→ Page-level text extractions
+ + + +

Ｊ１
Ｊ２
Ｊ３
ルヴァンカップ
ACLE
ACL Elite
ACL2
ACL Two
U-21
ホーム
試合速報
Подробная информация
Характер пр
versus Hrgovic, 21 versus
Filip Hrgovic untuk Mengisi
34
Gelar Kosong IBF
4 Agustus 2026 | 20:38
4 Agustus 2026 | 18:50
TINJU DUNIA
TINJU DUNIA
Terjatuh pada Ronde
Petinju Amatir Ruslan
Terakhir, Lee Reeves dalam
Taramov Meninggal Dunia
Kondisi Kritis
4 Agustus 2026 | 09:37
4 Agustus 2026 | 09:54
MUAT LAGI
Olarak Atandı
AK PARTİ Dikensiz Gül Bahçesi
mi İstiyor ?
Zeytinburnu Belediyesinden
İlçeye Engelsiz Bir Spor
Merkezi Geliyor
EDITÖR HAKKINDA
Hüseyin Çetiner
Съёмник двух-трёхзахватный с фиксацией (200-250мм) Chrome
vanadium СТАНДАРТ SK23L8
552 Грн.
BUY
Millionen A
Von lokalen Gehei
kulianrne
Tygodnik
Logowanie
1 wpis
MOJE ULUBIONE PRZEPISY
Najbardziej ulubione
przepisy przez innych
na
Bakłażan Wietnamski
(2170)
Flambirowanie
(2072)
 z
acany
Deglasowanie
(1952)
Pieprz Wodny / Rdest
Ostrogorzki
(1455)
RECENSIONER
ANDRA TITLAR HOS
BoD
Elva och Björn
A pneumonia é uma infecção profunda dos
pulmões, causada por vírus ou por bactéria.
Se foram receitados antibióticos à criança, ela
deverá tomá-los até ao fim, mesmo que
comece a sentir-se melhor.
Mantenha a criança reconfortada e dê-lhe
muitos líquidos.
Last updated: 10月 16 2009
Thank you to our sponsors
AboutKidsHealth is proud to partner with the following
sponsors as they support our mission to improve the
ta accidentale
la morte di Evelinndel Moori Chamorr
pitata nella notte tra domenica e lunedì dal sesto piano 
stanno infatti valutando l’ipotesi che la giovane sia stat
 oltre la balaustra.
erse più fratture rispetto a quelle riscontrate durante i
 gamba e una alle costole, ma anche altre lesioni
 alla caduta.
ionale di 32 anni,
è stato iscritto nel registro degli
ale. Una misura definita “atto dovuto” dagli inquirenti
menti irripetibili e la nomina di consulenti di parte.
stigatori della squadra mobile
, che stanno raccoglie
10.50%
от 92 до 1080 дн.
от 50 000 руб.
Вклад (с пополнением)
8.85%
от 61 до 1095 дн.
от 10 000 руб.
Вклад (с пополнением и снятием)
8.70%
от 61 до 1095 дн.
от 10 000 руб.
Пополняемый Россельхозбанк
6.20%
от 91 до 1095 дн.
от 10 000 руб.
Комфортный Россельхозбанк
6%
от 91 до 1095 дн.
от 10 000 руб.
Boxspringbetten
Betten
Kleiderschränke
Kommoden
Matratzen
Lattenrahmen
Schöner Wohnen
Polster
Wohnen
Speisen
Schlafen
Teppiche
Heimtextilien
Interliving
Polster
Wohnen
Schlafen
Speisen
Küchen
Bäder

+ + + +

→ TASK TO COMPLETE
Switch each "Polster" in the material to "Sofas" and write out all the lines again, leaving everything else unchanged.

→ RESULT FOR THIS EXERCISE
Ｊ１
Ｊ２
Ｊ３
ルヴァンカップ
ACLE
ACL Elite
ACL2
ACL Two
U-21
ホーム
試合速報
Подробная информация
Характер пр
versus Hrgovic, 21 versus
Filip Hrgovic untuk Mengisi
34
Gelar Kosong IBF
4 Agustus 2026 | 20:38
4 Agustus 2026 | 18:50
TINJU DUNIA
TINJU DUNIA
Terjatuh pada Ronde
Petinju Amatir Ruslan
Terakhir, Lee Reeves dalam
Taramov Meninggal Dunia
Kondisi Kritis
4 Agustus 2026 | 09:37
4 Agustus 2026 | 09:54
MUAT LAGI
Olarak Atandı
AK PARTİ Dikensiz Gül Bahçesi
mi İstiyor ?
Zeytinburnu Belediyesinden
İlçeye Engelsiz Bir Spor
Merkezi Geliyor
EDITÖR HAKKINDA
Hüseyin Çetiner
Съёмник двух-трёхзахватный с фиксацией (200-250мм) Chrome
vanadium СТАНДАРТ SK23L8
552 Грн.
BUY
Millionen A
Von lokalen Gehei
kulianrne
Tygodnik
Logowanie
1 wpis
MOJE ULUBIONE PRZEPISY
Najbardziej ulubione
przepisy przez innych
na
Bakłażan Wietnamski
(2170)
Flambirowanie
(2072)
 z
acany
Deglasowanie
(1952)
Pieprz Wodny / Rdest
Ostrogorzki
(1455)
RECENSIONER
ANDRA TITLAR HOS
BoD
Elva och Björn
A pneumonia é uma infecção profunda dos
pulmões, causada por vírus ou por bactéria.
Se foram receitados antibióticos à criança, ela
deverá tomá-los até ao fim, mesmo que
comece a sentir-se melhor.
Mantenha a criança reconfortada e dê-lhe
muitos líquidos.
Last updated: 10月 16 2009
Thank you to our sponsors
AboutKidsHealth is proud to partner with the following
sponsors as they support our mission to improve the
ta accidentale
la morte di Evelinndel Moori Chamorr
pitata nella notte tra domenica e lunedì dal sesto piano 
stanno infatti valutando l’ipotesi che la giovane sia stat
 oltre la balaustra.
erse più fratture rispetto a quelle riscontrate durante i
 gamba e una alle costole, ma anche altre lesioni
 alla caduta.
ionale di 32 anni,
è stato iscritto nel registro degli
ale. Una misura definita “atto dovuto” dagli inquirenti
menti irripetibili e la nomina di consulenti di parte.
stigatori della squadra mobile
, che stanno raccoglie
10.50%
от 92 до 1080 дн.
от 50 000 руб.
Вклад (с пополнением)
8.85%
от 61 до 1095 дн.
от 10 000 руб.
Вклад (с пополнением и снятием)
8.70%
от 61 до 1095 дн.
от 10 000 руб.
Пополняемый Россельхозбанк
6.20%
от 91 до 1095 дн.
от 10 000 руб.
Комфортный Россельхозбанк
6%
от 91 до 1095 дн.
от 10 000 руб.
Boxspringbetten
Betten
Kleiderschränke
Kommoden
Matratzen
Lattenrahmen
Schöner Wohnen
Sofas
Wohnen
Speisen
Schlafen
Teppiche
Heimtextilien
Interliving
Sofas
Wohnen
Schlafen
Speisen
Küchen
Bäder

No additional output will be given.